Por Dra. Ana Falcão Gierlich, advogada e criadora do Programa Dentista Faz Direito
A relação entre o cirurgião-dentista e o paciente é, antes de tudo, alicerçada na confiança. Ao buscar atendimento odontológico, o paciente não compartilha apenas sintomas bucais — ele revela aspectos íntimos de sua saúde, vida pessoal, condição financeira e até emoções que podem influenciar diretamente no êxito do tratamento. Nesse cenário, o sigilo profissional se destaca como um dos fundamentos da ética odontológica. Mais do que uma formalidade ou um protocolo, trata-se de um direito essencial do paciente e de um dever inegociável do profissional. Compartilhar resultados de tratamentos, imagens de antes e depois, depoimentos de pacientes ou até mesmo capturas de tela de conversas pode parecer inofensivo, e até uma estratégia de marketing. No entanto, sem os devidos cuidados, essas práticas envolvem sérios riscos éticos e jurídicos.

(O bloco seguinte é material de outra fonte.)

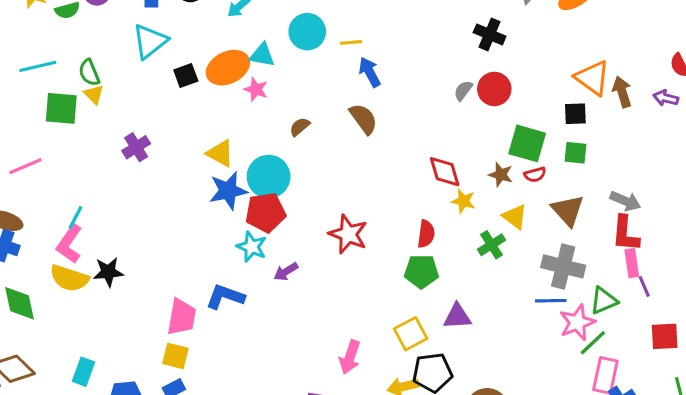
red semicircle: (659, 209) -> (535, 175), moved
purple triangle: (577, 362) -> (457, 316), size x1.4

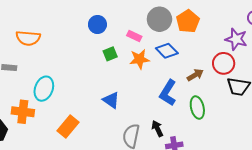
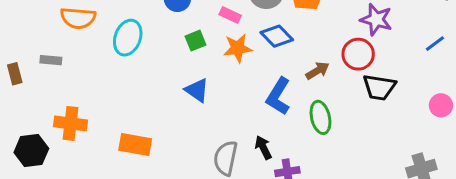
cyan ellipse: (44, 89) -> (128, 38), moved
blue triangle: (111, 100) -> (197, 90), moved
orange rectangle: (68, 126) -> (135, 145), turned 60

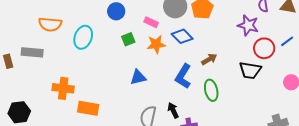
red circle: (358, 54) -> (264, 48), moved
gray rectangle: (51, 60) -> (32, 52), size x1.5
blue triangle: (197, 90) -> (138, 77), moved, turned -48
orange cross: (70, 123) -> (63, 88), moved

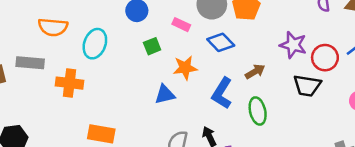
purple star: (248, 25) -> (293, 45), moved
orange star: (156, 44) -> (185, 68), moved
orange cross: (63, 88) -> (69, 83), moved

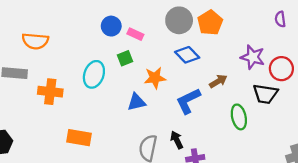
pink rectangle: (181, 25) -> (135, 34), moved
cyan ellipse: (95, 44) -> (94, 74), moved
blue L-shape: (222, 93) -> (188, 101), turned 32
green ellipse: (258, 111) -> (239, 117), moved

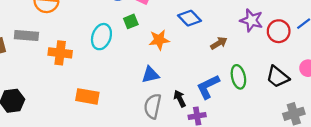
black trapezoid: (265, 94) -> (278, 77), moved, turned 30
blue L-shape: (188, 101) -> (208, 87), moved
blue triangle: (136, 102) -> (150, 75), moved

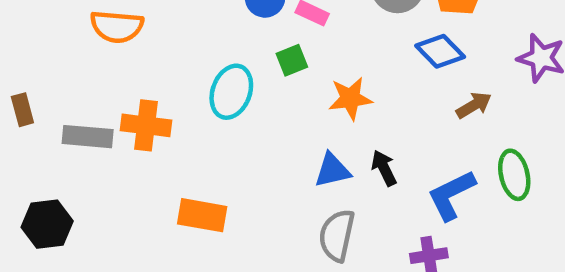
blue diamond: (190, 18) -> (440, 51), moved
gray rectangle: (26, 36) -> (88, 137), moved
black arrow: (180, 99) -> (384, 168), moved

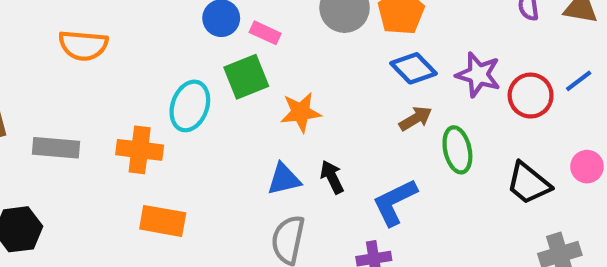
blue diamond: (440, 51) -> (414, 68), moved
green square: (292, 60) -> (246, 77), size x1.5
orange cross: (146, 125) -> (140, 150), moved
green ellipse: (514, 175) -> (457, 150), moved

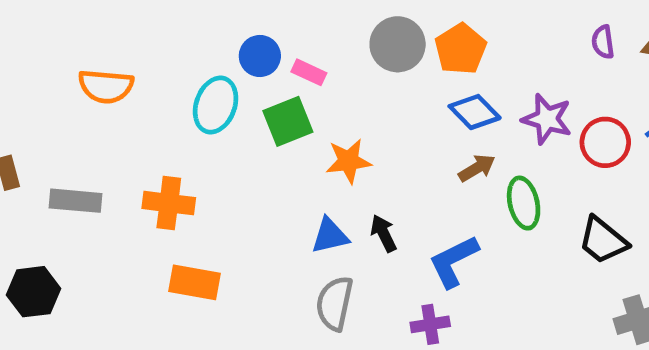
cyan ellipse: (190, 106) -> (216, 105), moved

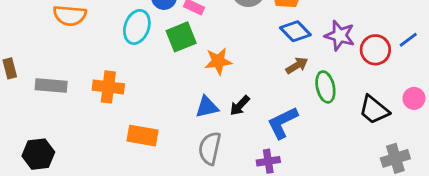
black arrow: (384, 233) -> (240, 106), turned -110
orange rectangle: (195, 282) -> (143, 136), moved
black hexagon: (33, 292) -> (38, 154), moved

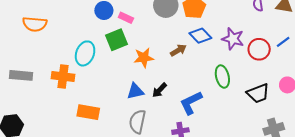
cyan ellipse: (137, 27) -> (85, 53), moved
brown arrow: (297, 66) -> (178, 50), moved
black trapezoid: (374, 110) -> (258, 93), turned -60

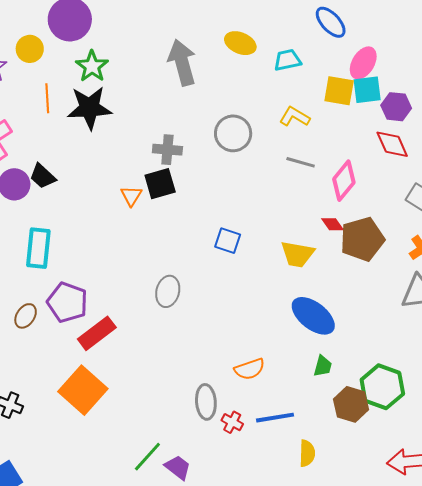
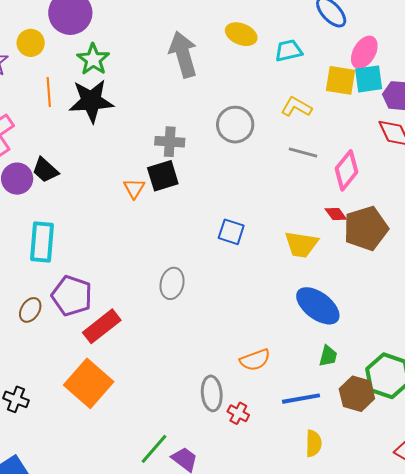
blue line: (275, 418) -> (301, 399), moved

Em tempos de redes sociais, é fácil ultrapassar a linha tênue entre a divulgação profissional e a violação do sigilo. Mesmo quando feitas de forma anônima, essas atitudes são vedadas pelo Código de Ética Odontológica. Qualquer informação que permita a identificação do paciente, sem autorização expressa, é proibida e sujeita a sanções. E vale o alerta: mesmo que o rosto não esteja visível, elementos como a voz, tatuagens, características físicas ou detalhes específicos do caso clínico podem configurar exposição indevida. A infração não depende de intenção — ainda que o profissional não tenha tido o propósito de expor alguém, o simples ato de tornar a informação pública já caracteriza violação da confidencialidade. E, com isso, as penalidades poderão ser aplicadas.
O respaldo legal para a proteção do sigilo profissional está previsto em diversas normas importantes, incluindo a Constituição Federal, o Código de Ética Odontológica (Art. 14), o Código Penal (Art. 154), o Código de Defesa do Consumidor e a Lei Geral de Proteção de Dados (LGPD). A quebra desse sigilo pode acarretar consequências graves para o cirurgião-dentista, como penalidades éticas aplicadas pelos conselhos profissionais, ações judiciais com possibilidade de indenizações por danos morais, sanções administrativas previstas na LGPD, incluindo multas milionárias, e até responsabilização criminal, com pena de detenção ou multa. Ou seja, mais do que uma questão ética, a exposição indevida de informações do paciente representa um risco jurídico concreto, tanto para o profissional quanto para a clínica. A Resolução CFO-196/2019, por sua vez, regulamenta a utilização de imagens em redes sociais, autorizando a divulgação apenas quando houver consentimento prévio do paciente, formalizado por meio do Termo de Consentimento Livre e Esclarecido (TCLE).
Entretanto, há situações específicas em que a confidencialidade pode ser rompida, desde que com base legal e de forma controlada. É o caso da comunicação de doenças de notificação compulsória, da participação em perícias judiciais, da defesa do profissional em processos, como cobranças de honorários ou de denúncias relacionadas à proteção de crianças, idosos ou pessoas com deficiência. Nesses casos, o dentista deve agir com extremo cuidado, limitando-se a informar apenas o que for estritamente necessário, sempre preservando ao máximo a dignidade e privacidade do paciente. Afinal, o sigilo profissional é mais do que silêncio: é respeito, segurança e ética na prática clínica.
Além da obrigação legal, preservar o sigilo é também uma forma de acolher. O paciente que chega ao consultório, muitas vezes em dor ou desconforto, precisa se sentir seguro para compartilhar o que sente sem medo de ser exposto. O respeito à sua privacidade fortalece a relação de confiança e contribui para um atendimento mais humano e eficiente. Para promover essa segurança, o dentista deve adotar medidas no dia a dia, como proteger o acesso a prontuários físicos e digitais, treinar a equipe sobre confidencialidade, evitar comentários sobre pacientes fora do ambiente clínico e garantir que qualquer divulgação ocorra somente com consentimento formalizado.
Por fim, num cenário em que a judicialização da odontologia cresce e a reputação profissional depende também da conduta ética, é essencial que os dentistas saibam que o sigilo profissional é um dever profissional e um direito do paciente. Conhecer a legislação, revisar processos internos e adotar práticas seguras não apenas evita riscos, mas fortalece a imagem do consultório diante dos pacientes.
*Ana Falcão Gierlich é advogada, especialista em Direito Médico e Bioética pela Santa Casa de Misericórdia de São Paulo, especialista em Direito Médico, Odontológico e Hospitalar por meio da Escola Paulista de Direito e Mestranda em Direito Médico e Odontológico no São Leopoldo Mandic, e membro da Comissão de Direito da Saúde da OAB SP (triênio 2022/2024).